The primary aim of this study is to explore the personality domains that affect pilot’s fatigue. The objective of the present study is to gather preliminary data on the relationship between personality and fatigue. Further effort is made to establish relationship between few demographic characteristics like age, total flying hours, years of service and routes of operation with fatigue among civil pilots using NEO-FFI [18] and Chalder's Fatigue Scale [17].

Materials and Method

53 civil pilots who reported to the institute for their annual medical examination participated voluntarily in the study. The researchers had informed the subjects that the personal details and organization to which they belong to. would be kept anonymous and data would be used only for research purpose. The pilots hailed from different cities in India. The demographic characteristics of the sample with respect to the type of aircraft flown by the pilot and the sectors operating are as depicted in the Figures 1 and 2 respectively.

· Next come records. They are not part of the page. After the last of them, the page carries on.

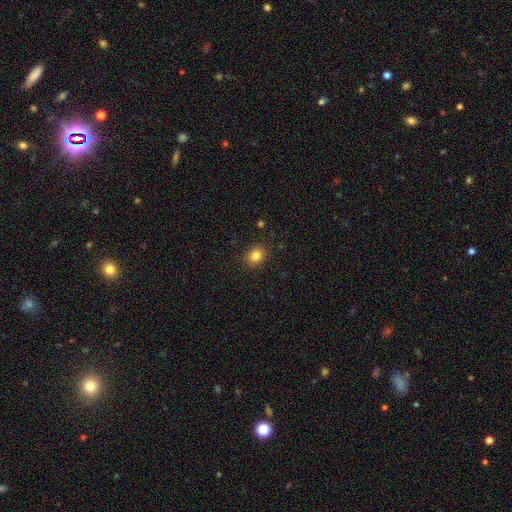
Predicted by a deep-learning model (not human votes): smooth 83%, star or artifact 11%, featured or disk 6%. Down the decision tree: how rounded — in between (55%); merging — none (89%).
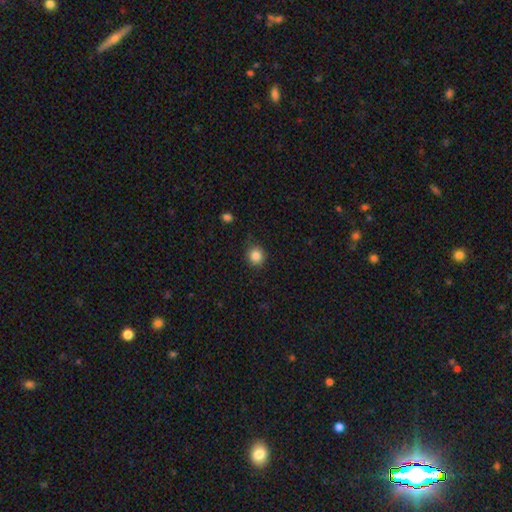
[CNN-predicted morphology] This appears to be a smooth galaxy with no disk features (85%) that is round (88%). Merging: none (83%).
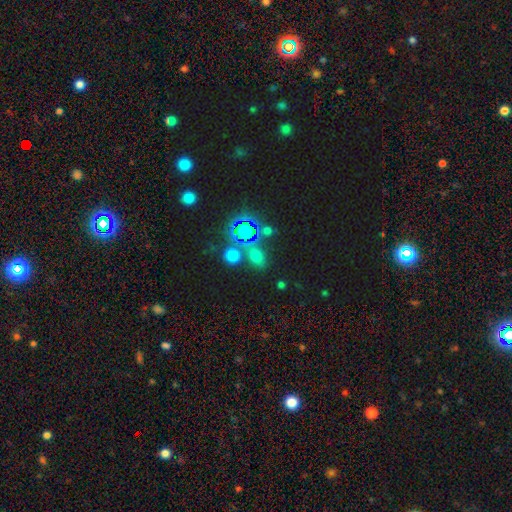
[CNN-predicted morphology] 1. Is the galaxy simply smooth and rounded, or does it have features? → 56% smooth, 35% star or artifact, 9% featured or disk.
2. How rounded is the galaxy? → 54% in between, 43% round, 3% cigar-shaped.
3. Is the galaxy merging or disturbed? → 70% none, 13% merger, 12% minor disturbance, 6% major disturbance.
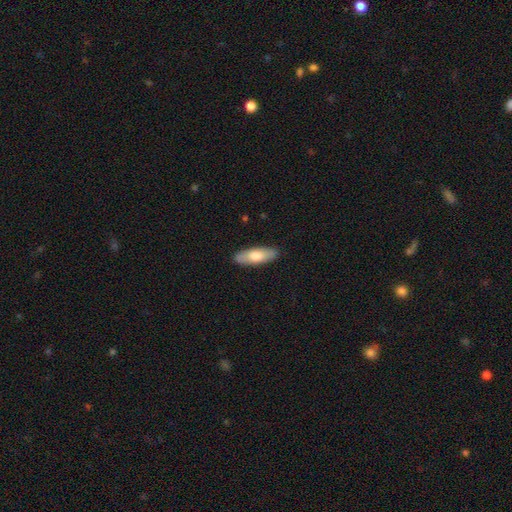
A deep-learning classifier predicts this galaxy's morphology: The model was most divided on "how rounded": in between: 55%, cigar-shaped: 43%, round: 2%. More confident: merging — none (88%); smooth or featured — smooth (70%).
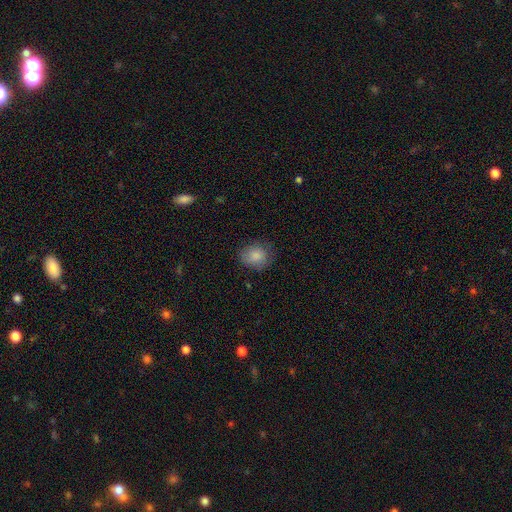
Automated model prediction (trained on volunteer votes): Smooth or featured? smooth (85%)
How rounded? round (65%)
Merging? none (76%)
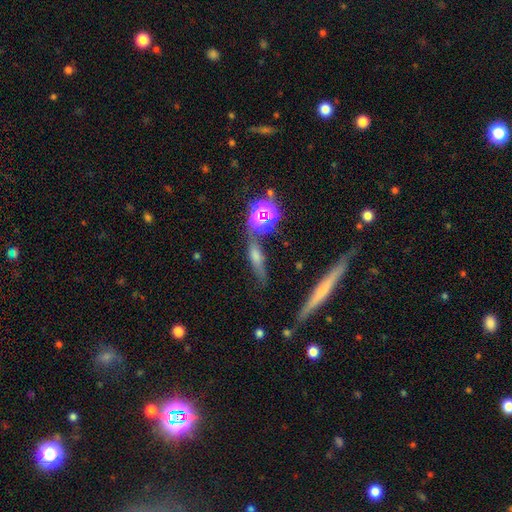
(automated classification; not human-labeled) Smooth or featured: featured or disk — 40% (smooth — 38%)
Merging: none — 62% (minor disturbance — 19%)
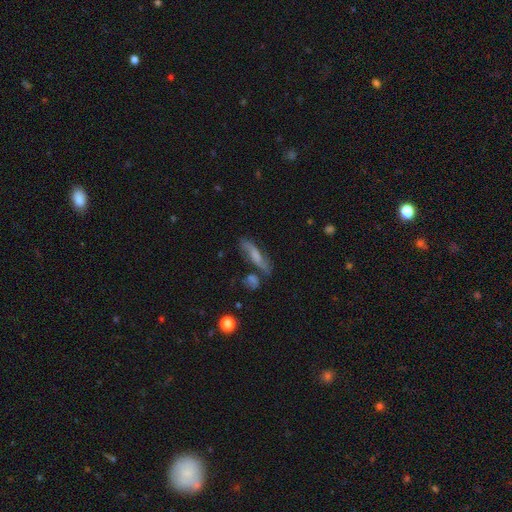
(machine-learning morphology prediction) featured or disk 46%, smooth 45%, star or artifact 9%. Down the decision tree: merging — none (65%).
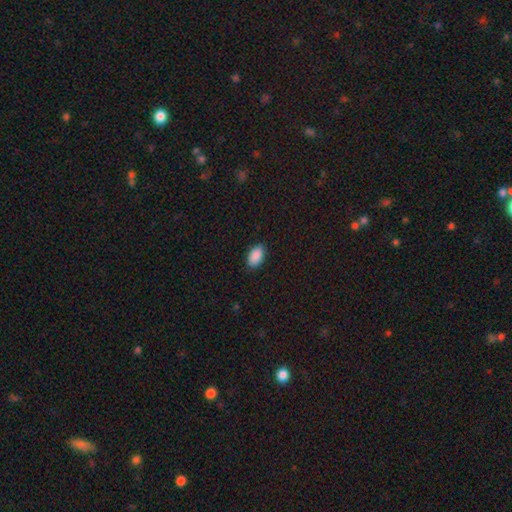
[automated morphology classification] The model was most divided on "merging": none: 87%, minor disturbance: 10%, major disturbance: 2%, merger: 1%. More confident: how rounded — in between (94%); smooth or featured — smooth (90%).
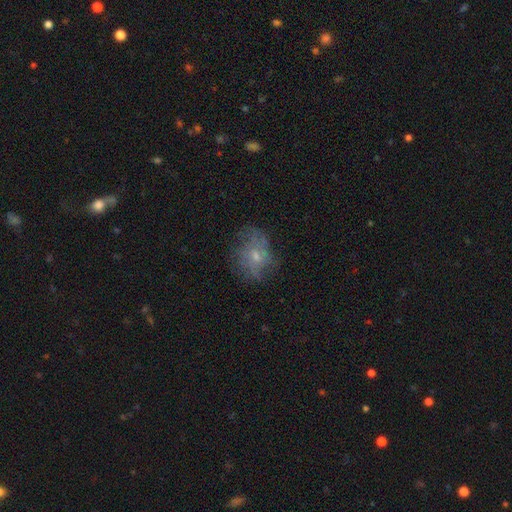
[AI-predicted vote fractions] Smooth or featured? Predicted: smooth (p=0.44). Merging? Predicted: none (p=0.57).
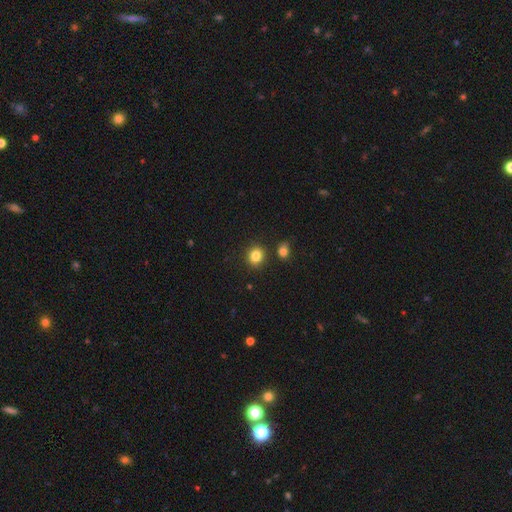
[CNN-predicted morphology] A smooth galaxy with no disk features (82%) that is round (79%). Merging: none (81%).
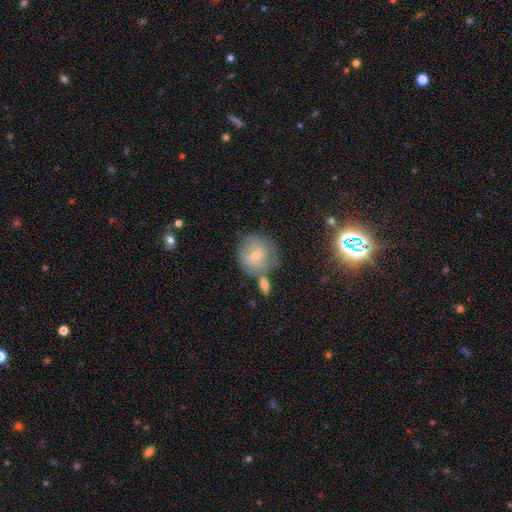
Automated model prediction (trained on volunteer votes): A featured or disk galaxy (47%). Merging: none (59%).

Figure 1.: Aircraft Distribution
Figure 2.: Sector Distribution

Description of the psychological questionnaires

The Neo- FFI [18] contained 60 statements which give the indication of the extent of the presence of each of the five dimensions of personality in the individual. These five dimensions include Neuroticism, Extraversion, Openness, Agreeableness and Conscientiousness. The subjects were told to indicate how much they agreed or disagreed with each statement on a five point Likert scale from “strongly agree”, “agree”, “neutral”, “disagree” and “strongly disagree”, and mark the point in the scale. They were instructed to give their first and natural response to the statements and answer them truthfully and carefully. The NEO FFI gives an indication of the extent of the presence of each of the five dimensions of personality in the individual. These five dimensions include Neuroticism. Extraversion, Openness, Agreeableness and Conscientiousness. Neuroticism is defined as tendency to experience unpleasant emotions easily, such as anger, anxiety, depression, or vulnerability; sometimes called emotional instability. Extraversion is defined as energy, positive emotions, surgency, and the tendency to seek stimulation and the company of others. Openness is appreciation for art, emotion, adventure, unusual ideas, imagination, curiosity, and variety of experience. Agreeableness is a tendency to be compassionate and cooperative rather than suspicious and antagonistic towards others and conscientiousness is a tendency to show self discipline, act dutifully, and aim for achievement; planned rather than spontaneous behavior.

Chalder's Scale [17] consists of 14 items and a total score of fatigue can be obtained by adding all the items. There are two dimensions, physical fatigue (first 8 items) and mental fatigue (last 6 items). Likert system (0, 1, 2. and 3) of scoring was adopted. Four response options are used for giving responses: better than usual, no more than usual, worse than usual and much worse than usual. The total score ranges from 0-33.

Test Administration

A good rapport was first established with the pilot after which, the informed consent was taken. Subsequently the self reporting questionnaires of NEO-FFI. Chalder's Fatigue Scale, and Demographic Inventory were administered.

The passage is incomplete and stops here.